How far out are we from when buying and selling agents actually make deals on their own?

We’re seeing very early tests now, and those will accelerate through 2026. But nothing truly scales until 2027 or 2028.

There’s healthy skepticism — especially from publishers — about what agentic workflows really solve and whether they introduce new tech fees that eat into premium inventory margins. That ROI question is real, and CFOs will be running those numbers over the next couple of years.

The buy-side value proposition is clearer right now, especially for media planning and discovery. But where Tech Lab plays a role is making sure buyer agents and seller agents speak a common language. You don’t want hallucinations where an impression goal turns into a budget — that’s a very bad phone call.

The good news is we already have the standards foundation. We’re not starting from scratch; we’re layering agentic protocols on top of existing ones.

If we’re sitting here a year from now, what would make you say 2026 really worked for publishers?

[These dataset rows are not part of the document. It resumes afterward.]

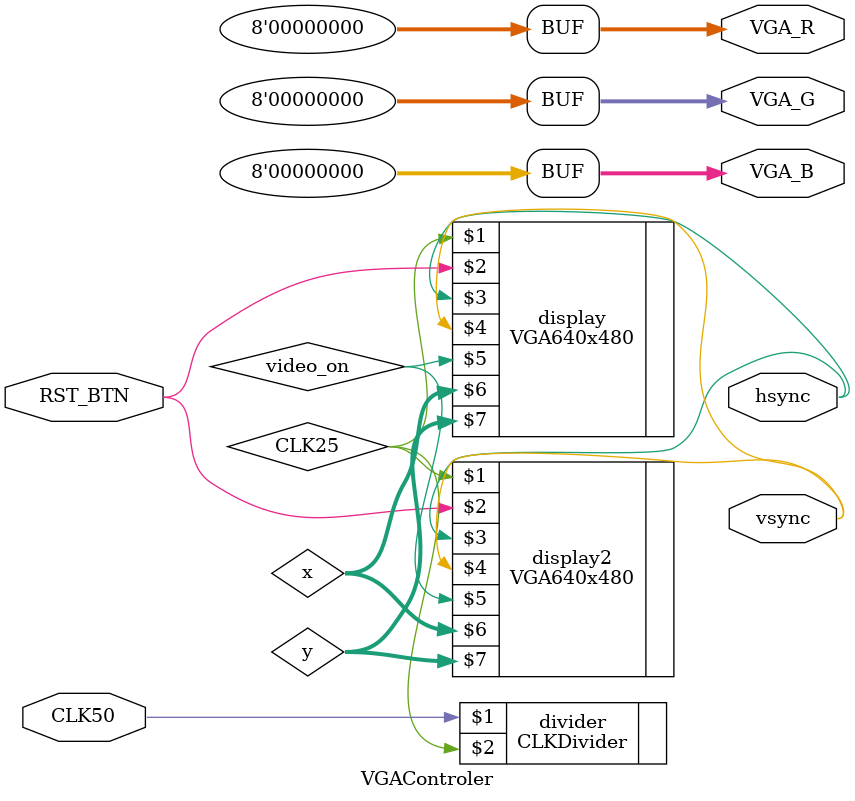
<source format=sv>
module VGAControler(CLK50, RST_BTN, hsync, vsync, VGA_R, VGA_G, VGA_B);

	 input logic CLK50; 					// clock  
    input logic RST_BTN;         // reset 
    output logic hsync;       // horizontal sync output
    output logic vsync;       // vertical sync output
    output logic [7:0] VGA_R;    // VGA red output
    output logic [7:0] VGA_G;    // VGA green output
    output logic [7:0] VGA_B;     // VGA blue output
	 
    logic [9:0] x;  // actual posición de pixel: 10-bit value: 0-1023
    logic [8:0] y;  // actual posición de pixel:  9-bit value: 0-511
	 logic video_on;
	 logic CLK25;
	 //logic temp_hsync;
	 //logic temp_vsync;
	 
	 CLKDivider divider(CLK50, CLK25);
	 
    VGA640x480 display(CLK25, RST_BTN, hsync, vsync, video_on, x, y);
    VGA640x480 display2(CLK25, RST_BTN, hsync, vsync, video_on, x, y);
	 
	 //fondo elbromas(x, y, video_on, VGA_R, VGA_G, VGA_B);
	 
	 //assign hsync = temp_hsync;
	 //assign vsync = temp_vsync;
	 assign VGA_R = 8'b00;
	 assign VGA_G = 8'b00;
	 assign VGA_B = 8'b00;
	 
    /*// Cuadrados de prueba
    wire sq_a, sq_b, sq_c, sq_d;
    assign sq_a = ((x > 120) & (y >  40) & (x < 280) & (y < 200)) ? 1 : 0;
    assign sq_b = ((x > 200) & (y > 120) & (x < 360) & (y < 280)) ? 1 : 0;
    assign sq_c = ((x > 280) & (y > 200) & (x < 440) & (y < 360)) ? 1 : 0;
    assign sq_d = ((x > 360) & (y > 280) & (x < 520) & (y < 440)) ? 1 : 0;
	 
    assign VGA_R[7] = sq_a;        // cuadrado 1
    assign VGA_G[7] = sq_b | sq_c;  		// cuadrado 2
    assign VGA_B[7] = sq_d;        // cuadrado 3*/
	 
endmodule

</source>
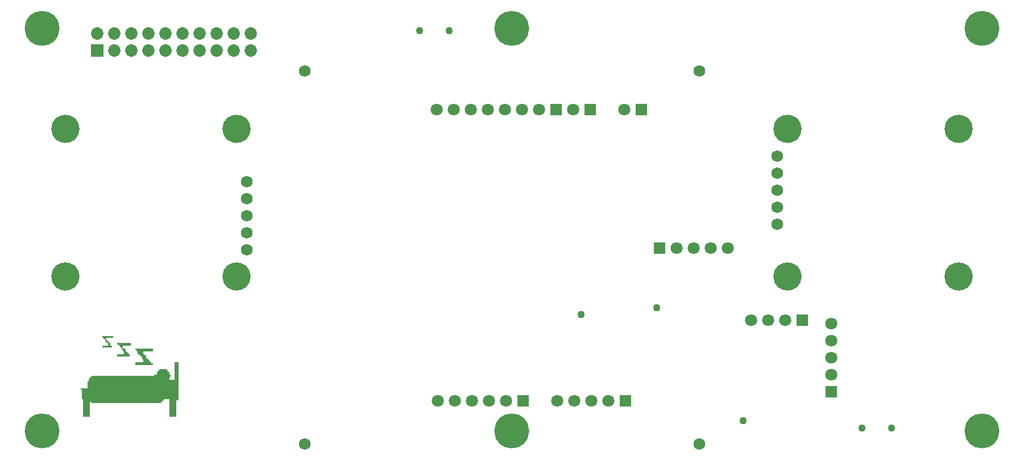
<source format=gbs>
G04*
G04 #@! TF.GenerationSoftware,Altium Limited,Altium NEXUS,2.1.8 (74)*
G04*
G04 Layer_Color=16711935*
%FSLAX25Y25*%
%MOIN*%
G70*
G01*
G75*
%ADD93R,0.07099X0.07099*%
%ADD94C,0.07099*%
%ADD95C,0.06800*%
%ADD96C,0.16548*%
%ADD97R,0.07296X0.07296*%
%ADD98C,0.07296*%
%ADD99R,0.07099X0.07099*%
%ADD100C,0.04343*%
%ADD101C,0.20485*%
G36*
X61546Y74369D02*
X57546D01*
Y73568D01*
Y72768D01*
X58346D01*
Y71969D01*
X59146D01*
Y71169D01*
X59946D01*
Y70368D01*
Y69569D01*
X60746D01*
Y68769D01*
X55146D01*
Y69569D01*
X58346D01*
Y70368D01*
Y71169D01*
X57546D01*
Y71969D01*
X56746D01*
Y72768D01*
Y73568D01*
X55946D01*
Y74369D01*
X55146D01*
Y75169D01*
X61546D01*
Y74369D01*
D02*
G37*
G36*
X71946Y70368D02*
Y69569D01*
X67146D01*
Y68769D01*
Y67968D01*
X68746D01*
Y67168D01*
Y66369D01*
X69546D01*
Y65569D01*
X70346D01*
Y64768D01*
X71146D01*
Y63968D01*
Y63169D01*
X63946D01*
Y63968D01*
Y64768D01*
X67946D01*
Y65569D01*
Y66369D01*
X67146D01*
Y67168D01*
X66346D01*
Y67968D01*
Y68769D01*
X65546D01*
Y69569D01*
X64746D01*
Y70368D01*
X63946D01*
Y71169D01*
X71946D01*
Y70368D01*
D02*
G37*
G36*
X84746Y67168D02*
Y66369D01*
X79146D01*
Y65569D01*
Y64768D01*
X79946D01*
Y63968D01*
X80746D01*
Y63169D01*
Y62369D01*
X81546D01*
Y61568D01*
X82346D01*
Y60769D01*
X83146D01*
Y59969D01*
X83946D01*
Y59168D01*
X84746D01*
Y58368D01*
X74346D01*
Y59168D01*
Y59969D01*
X79146D01*
Y60769D01*
Y61568D01*
X78346D01*
Y62369D01*
Y63169D01*
X77546D01*
Y63968D01*
X76746D01*
Y64768D01*
X75946D01*
Y65569D01*
Y66369D01*
X75146D01*
Y67168D01*
X74346D01*
Y67968D01*
X84746D01*
Y67168D01*
D02*
G37*
G36*
X99946Y59168D02*
Y58368D01*
Y57569D01*
Y56769D01*
Y55968D01*
Y55168D01*
Y54369D01*
Y53569D01*
Y52768D01*
Y51968D01*
Y51169D01*
Y50368D01*
Y49569D01*
Y48768D01*
Y47969D01*
Y47168D01*
Y46369D01*
Y45568D01*
Y44769D01*
Y43968D01*
Y43169D01*
Y42369D01*
Y41568D01*
Y40769D01*
Y39968D01*
Y39169D01*
Y38368D01*
Y37569D01*
X98346D01*
Y36768D01*
Y35969D01*
Y35168D01*
Y34369D01*
Y33569D01*
Y32768D01*
Y31969D01*
Y31168D01*
Y30369D01*
Y29568D01*
Y28769D01*
Y27968D01*
X94346D01*
Y28769D01*
Y29568D01*
Y30369D01*
Y31168D01*
Y31969D01*
Y32768D01*
Y33569D01*
Y34369D01*
Y35168D01*
Y35969D01*
Y36768D01*
Y37569D01*
Y38368D01*
X91146D01*
Y37569D01*
X90346D01*
Y36768D01*
X89546D01*
Y35969D01*
X48746D01*
Y36768D01*
X47946D01*
Y35969D01*
Y35168D01*
Y34369D01*
Y33569D01*
Y32768D01*
Y31969D01*
Y31168D01*
Y30369D01*
Y29568D01*
Y28769D01*
Y27968D01*
X43946D01*
Y28769D01*
Y29568D01*
Y30369D01*
Y31168D01*
Y31969D01*
Y32768D01*
Y33569D01*
Y34369D01*
Y35168D01*
Y35969D01*
Y36768D01*
Y37569D01*
Y38368D01*
X43146D01*
Y39169D01*
Y39968D01*
Y40769D01*
Y41568D01*
Y42369D01*
Y43169D01*
Y43968D01*
X42346D01*
Y44769D01*
X46346D01*
Y45568D01*
Y46369D01*
Y47168D01*
Y47969D01*
Y48768D01*
X47146D01*
Y49569D01*
Y50368D01*
X47946D01*
Y51169D01*
X48746D01*
Y51968D01*
X85546D01*
Y52768D01*
X87146D01*
Y53569D01*
Y54369D01*
X87946D01*
Y55168D01*
X88746D01*
Y55968D01*
X92746D01*
Y55168D01*
X93546D01*
Y54369D01*
X94346D01*
Y53569D01*
Y52768D01*
X95146D01*
Y51968D01*
Y51169D01*
X94346D01*
Y50368D01*
Y49569D01*
X97546D01*
Y50368D01*
Y51169D01*
Y51968D01*
Y52768D01*
Y53569D01*
Y54369D01*
Y55168D01*
Y55968D01*
Y56769D01*
Y57569D01*
Y58368D01*
Y59168D01*
Y59969D01*
X99946D01*
Y59168D01*
D02*
G37*
D93*
X341159Y208302D02*
D03*
X321159D02*
D03*
X371159D02*
D03*
X361659Y37436D02*
D03*
X301659Y37302D02*
D03*
X465475Y84775D02*
D03*
X381739Y126985D02*
D03*
D94*
X331158Y208303D02*
D03*
X251159Y208302D02*
D03*
X261159D02*
D03*
X271159D02*
D03*
X281159D02*
D03*
X291159D02*
D03*
X301159D02*
D03*
X311159D02*
D03*
X361159D02*
D03*
X351659Y37436D02*
D03*
X341659D02*
D03*
X331659D02*
D03*
X321659D02*
D03*
X291659Y37302D02*
D03*
X281659D02*
D03*
X271659D02*
D03*
X261659D02*
D03*
X251659D02*
D03*
X482605Y82580D02*
D03*
Y72580D02*
D03*
Y62580D02*
D03*
Y52580D02*
D03*
X455475Y84775D02*
D03*
X445474D02*
D03*
X435474D02*
D03*
X421739Y126985D02*
D03*
X411739D02*
D03*
X401739D02*
D03*
X391739D02*
D03*
D95*
X405159Y230802D02*
D03*
Y11802D02*
D03*
X173659D02*
D03*
Y230802D02*
D03*
X450866Y181102D02*
D03*
Y171102D02*
D03*
Y161102D02*
D03*
Y151102D02*
D03*
Y141102D02*
D03*
X139685Y126000D02*
D03*
Y136000D02*
D03*
Y146000D02*
D03*
Y156000D02*
D03*
Y166000D02*
D03*
D96*
X456693Y110236D02*
D03*
Y196850D02*
D03*
X557087D02*
D03*
Y110236D02*
D03*
X133858Y196866D02*
D03*
Y110252D02*
D03*
X33465D02*
D03*
Y196866D02*
D03*
D97*
X52244Y242874D02*
D03*
D98*
Y252874D02*
D03*
X62244Y242874D02*
D03*
Y252874D02*
D03*
X72244Y242874D02*
D03*
Y252874D02*
D03*
X82244Y242874D02*
D03*
Y252874D02*
D03*
X92244Y242874D02*
D03*
Y252874D02*
D03*
X102244Y242874D02*
D03*
Y252874D02*
D03*
X112244Y242874D02*
D03*
Y252874D02*
D03*
X122244Y242874D02*
D03*
Y252874D02*
D03*
X132244Y242874D02*
D03*
Y252874D02*
D03*
X142244Y242874D02*
D03*
Y252874D02*
D03*
D99*
X482605Y42580D02*
D03*
D100*
X241259Y254488D02*
D03*
X258582D02*
D03*
X517717Y21220D02*
D03*
X500394D02*
D03*
X430884Y25679D02*
D03*
X380315Y91902D02*
D03*
X335827Y88110D02*
D03*
D101*
X295276Y255906D02*
D03*
Y19685D02*
D03*
X570866Y255906D02*
D03*
Y19685D02*
D03*
X19685D02*
D03*
Y255906D02*
D03*
M02*

</source>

I think the big shift will be sell-side decisioning.

For over a decade, most of the decisioning power sat on the buy side. What we’re starting to see is a rebalancing—not a collapse of the supply chain —but smarter sell-side partners using AI to curate audiences, content, and supply closer to the user and the content itself.

Publishers have a direct relationship with users. With better tools, they can create smarter packages — even what I’d call media derivatives — combining audiences and inventory across publishers into performance-driven deals.

That allows publishers to command higher premiums, reduce inefficiencies like excess QPS, and deliver greener, more cost-effective transactions. It changes the premium conversation entirely.

And that’s ultimately good for publishers.

Absolutely. It’s paid-for-performance, more efficient, and gives publishers the leverage they haven’t had in a long time.